Activity: Your answer should consist of the lines in the listing that hold "click".

The records:
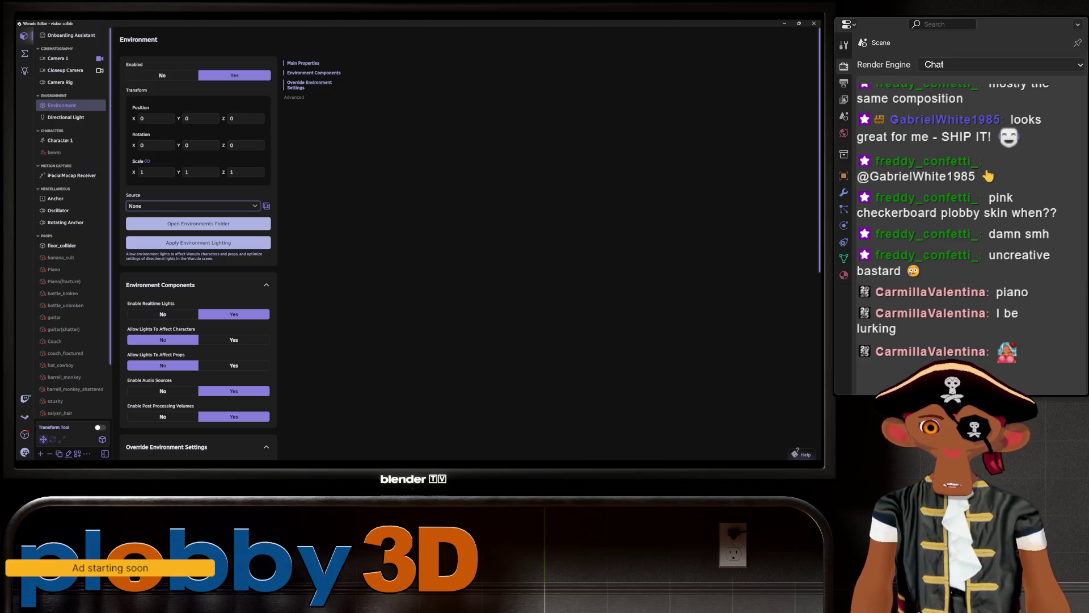
Step: Load the Forest_test environment in Warudo and set the character's height to 0.24
click(192, 205)
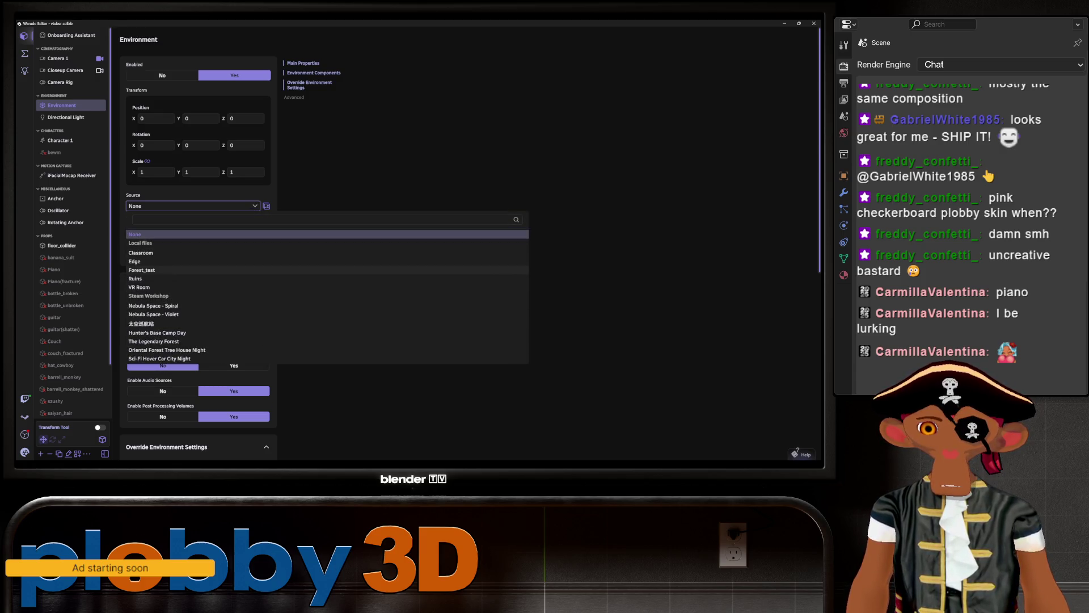
click(142, 270)
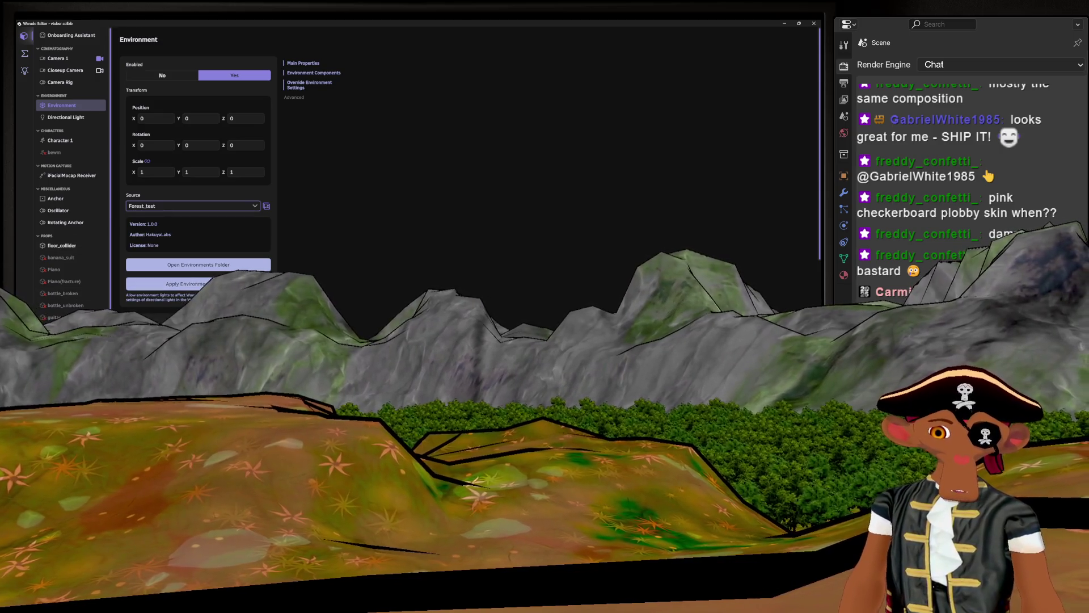
scroll(452, 404, down, 5)
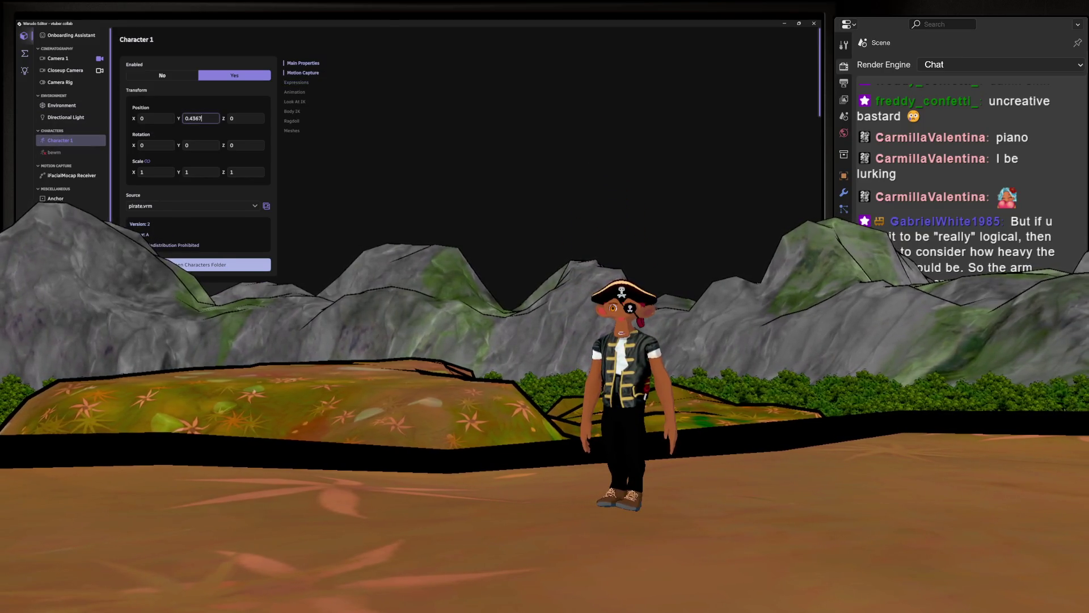
text(0)
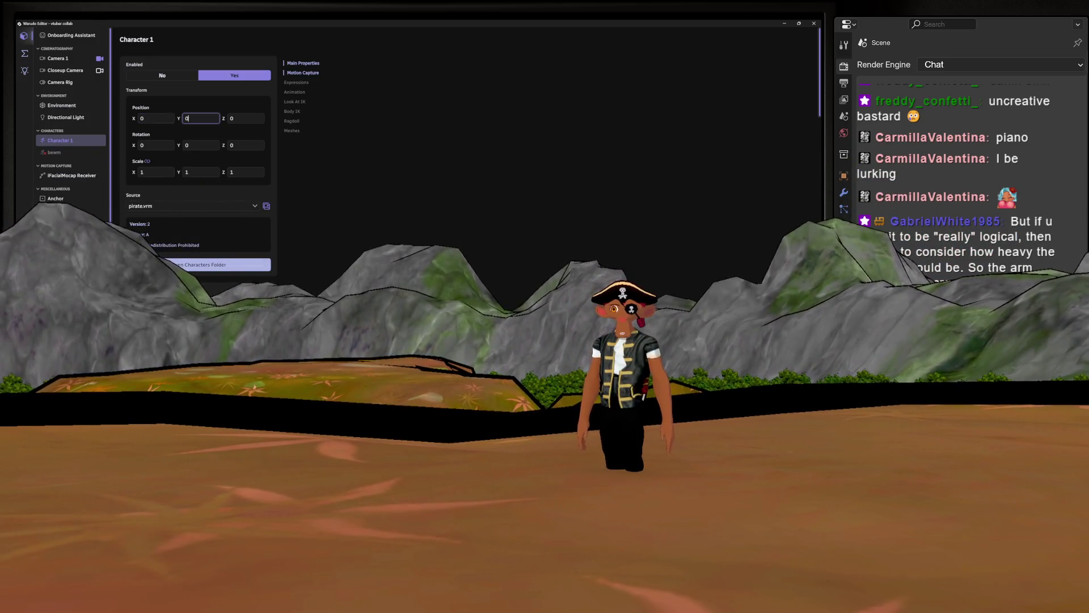
text(0.24)
key(Return)
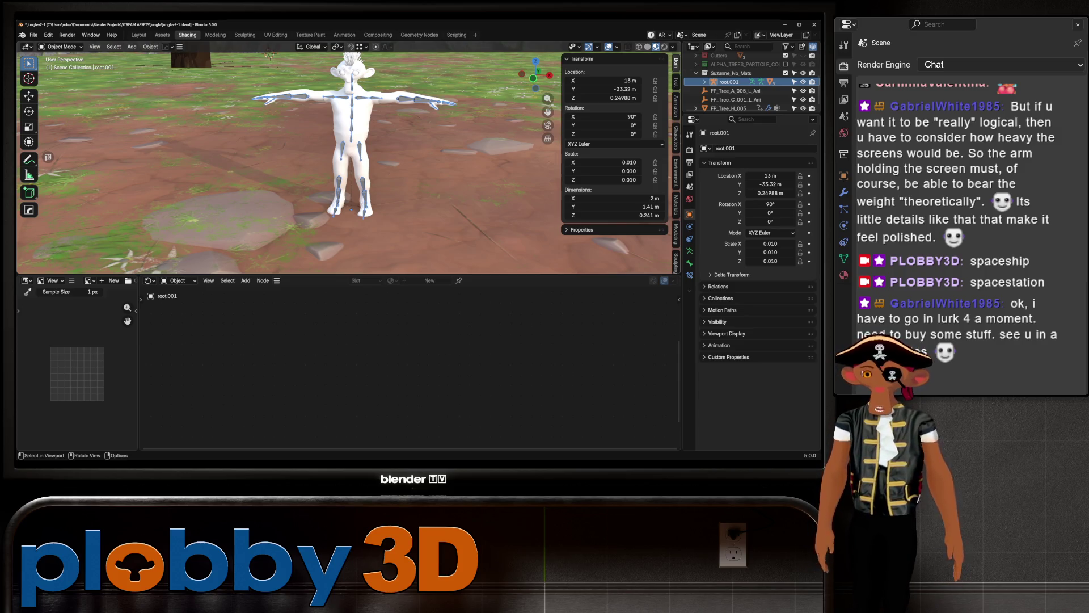
click(409, 230)
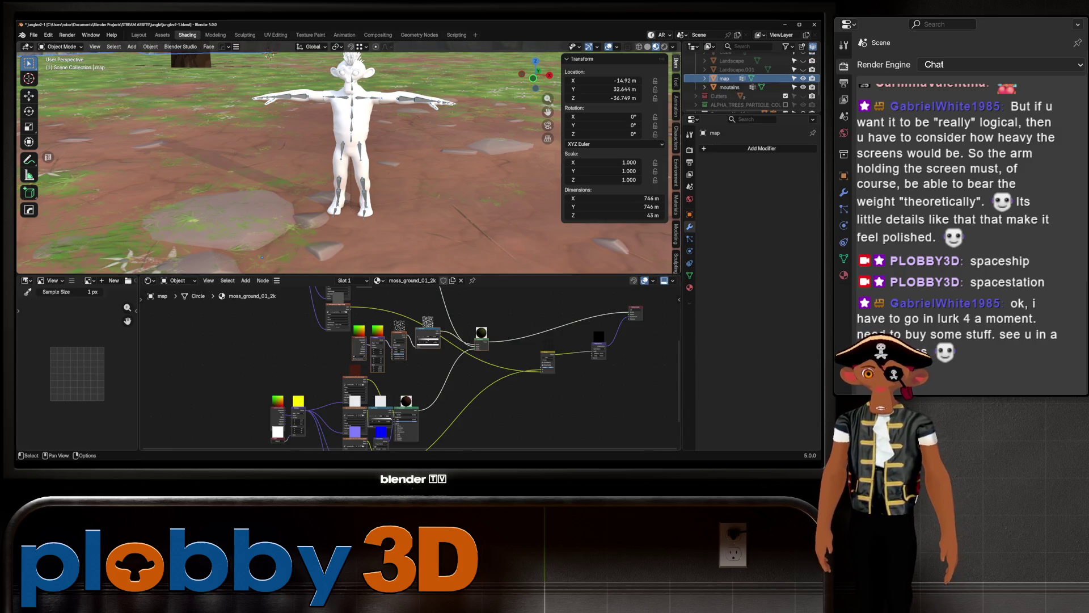
scroll(409, 366, up, 5)
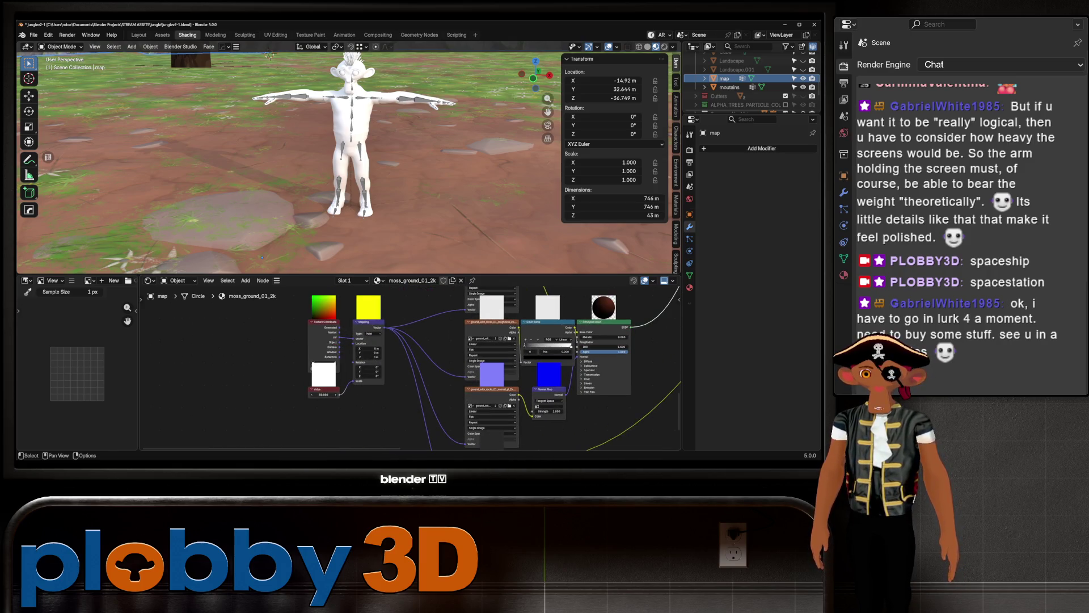
key(g)
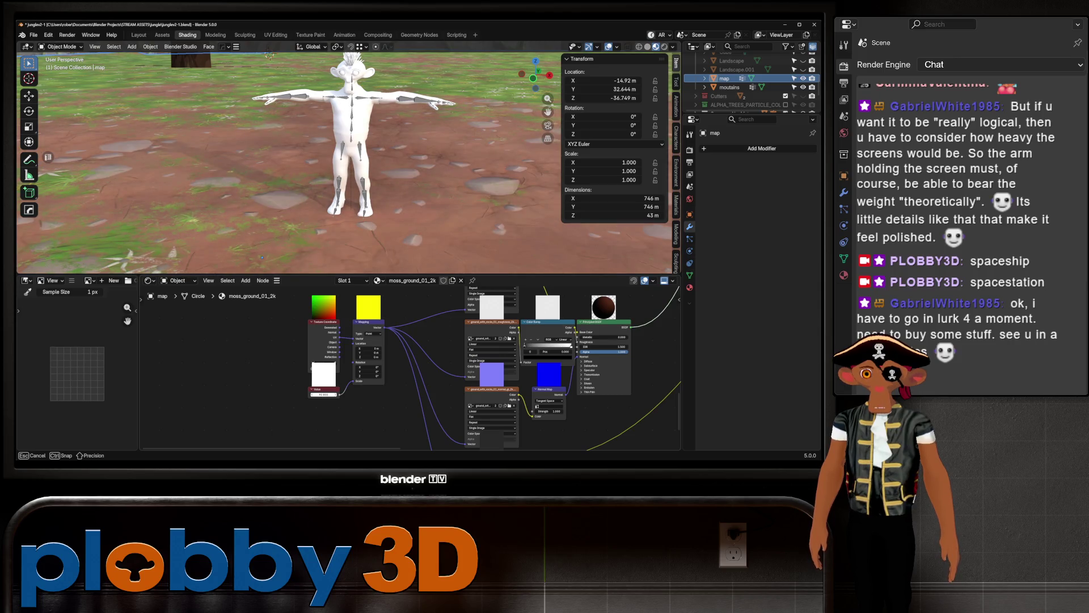
key(backslash)
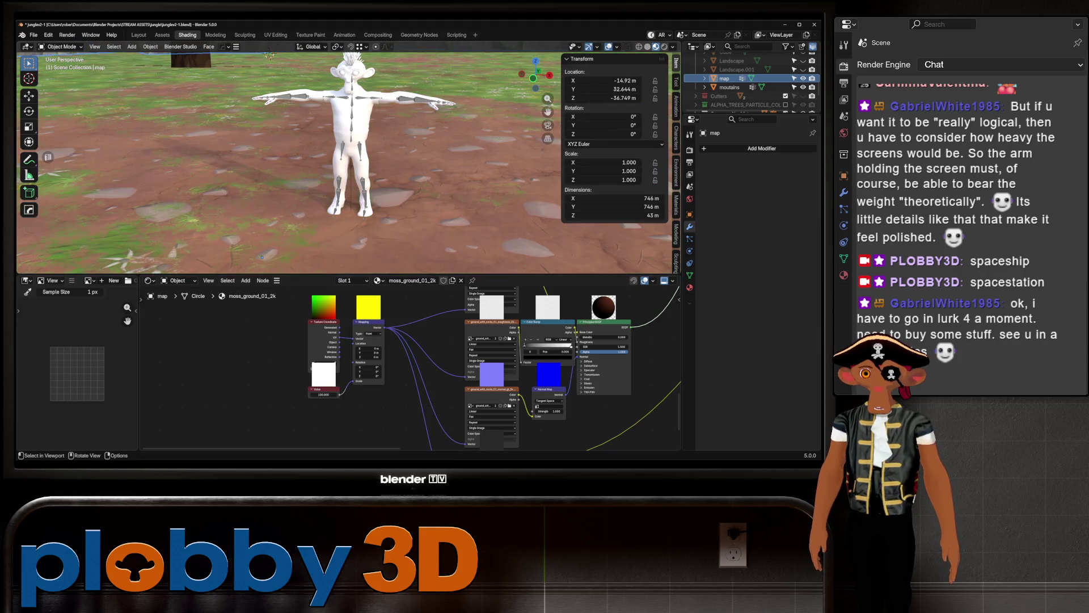
key(KP_Divide)
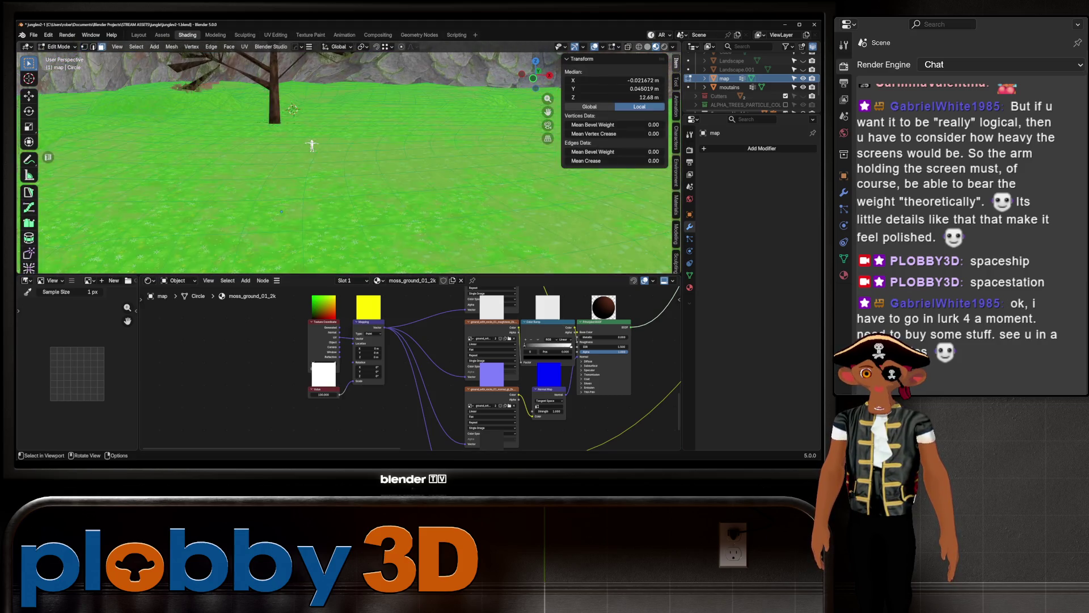
scroll(409, 366, down, 3)
middle_drag(408, 366, 434, 408)
scroll(408, 366, up, 3)
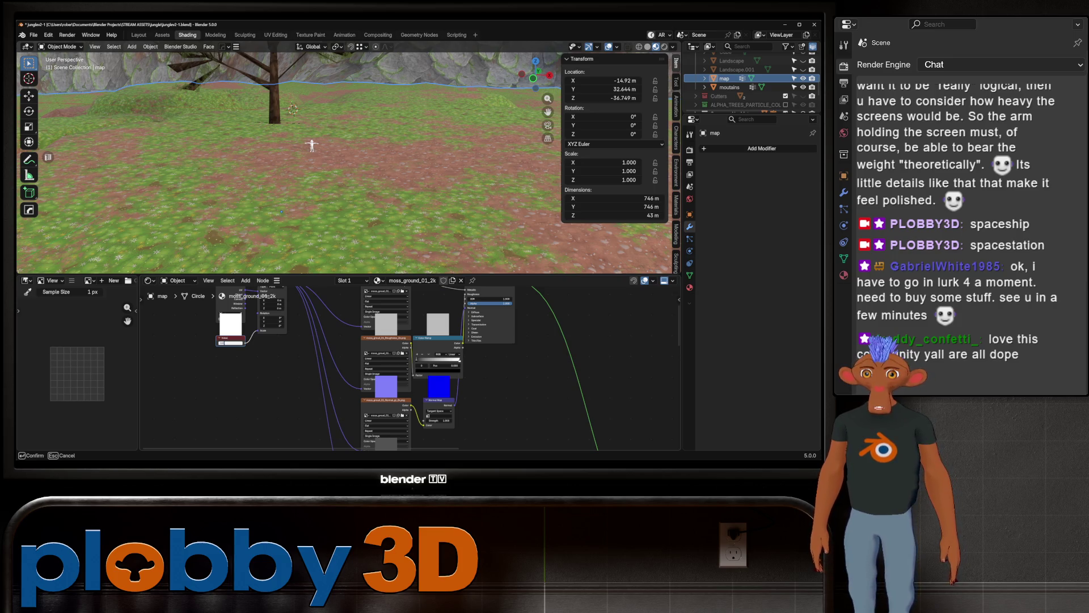
key(Return)
scroll(281, 211, up, 3)
scroll(282, 211, up, 3)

Task answer:
click(192, 205)
click(142, 270)
click(409, 230)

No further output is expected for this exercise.